Biker gets on his blue velomobile for 600km charity cycle

Trip from Malin Head to Mizen Head will raise funds to help people with sight loss

Duane Phillips in his velomobile, training for his fundraising cycle in aid of NCBI over the Easter weekend. Photograph: Dylan Vaughan

A biking enthusiast is set to turn heads as he attempts to cycle in a novel way from Ireland’s top to toe to raise money to help those with sight loss.

Duane Phillips has given himself 48 hours to complete the journey from Malin Head to Mizen Head in his colourful velomobile. The trip, to be undertaken from Good Friday to Easter Sunday, seeks to raise funds for NCBI, a charity close to his heart after a friend went blind.

Mr Phillips, who is originally from Manchester in the UK, moved to Rathlogin, Co Kilkenny 10 years, at the height of the recession.

“I’ve 48 hours to do the trip but aiming to just start and just keep going. In theory I should be able to finish in less than 24 hours but if I come in in under 36 hours I’ll be happy.


“My friend Dave, who was also a workmate, went blind a couple of years ago, his eyesight wasn’t the best to begin with; then, after a gardening accident, he went completely blind which as you can imagine this seriously impacted on his life.”


Mr Phillips said NCBI, Ireland’s national charity for those who deal with sight loss, helped his friend “come to terms with his disability. So as payback for looking after my friend I’m trying to raise a few quid for them during the 600km trip.”

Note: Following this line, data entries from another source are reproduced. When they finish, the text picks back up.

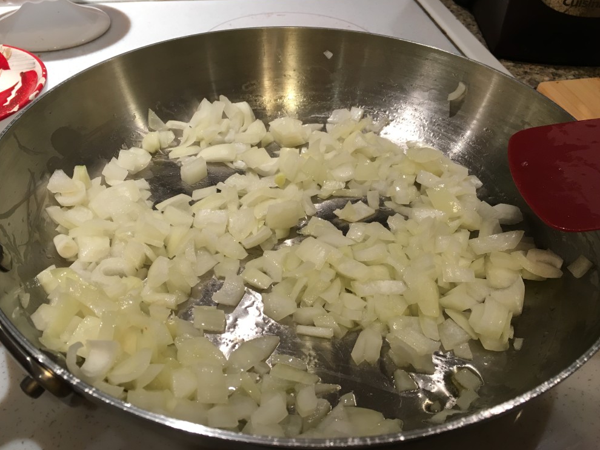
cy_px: 228
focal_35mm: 30
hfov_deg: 60.0
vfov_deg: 46.8
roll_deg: -1.3
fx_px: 520
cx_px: 296
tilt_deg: -41.7
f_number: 2.2
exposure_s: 1/30
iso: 32
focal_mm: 4.15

Put it in electric assist mode, and what you have in reality is a single-seater electric car

Never one to shirk a challenge, he has taken part in many novel challenges, including travelling on a scooter along the Wild Atlantic Way to fundraise for Aoibheann’s Pink Tie charity. For this trip, he is using his blue WAW velomobile.

He said the contraption – named after its creator, Frederik Van De Walle – “arrived in late August and I’ve been out training in it every weekend”, causing some amusement on the roads of Kilkenny, Laois and Tipperary.

He believes the velomobile is “an ideal short-range commuting vehicle” for Ireland’s congested cities. “Put it in electric assist mode, which requires the minimal effort to crank the velomobile up to 25 km/h, and what you have in reality is a single-seater electric car.”

While he is hoping to raise up to €5,000 for the NCBI during the trip, it’s clear this won’t be his last. “My father is 74 years old, an engineer, and still rides round on a Kawasaki 1440 motorbike, and it’s from him that I’ve inherited his adventurous spirit.”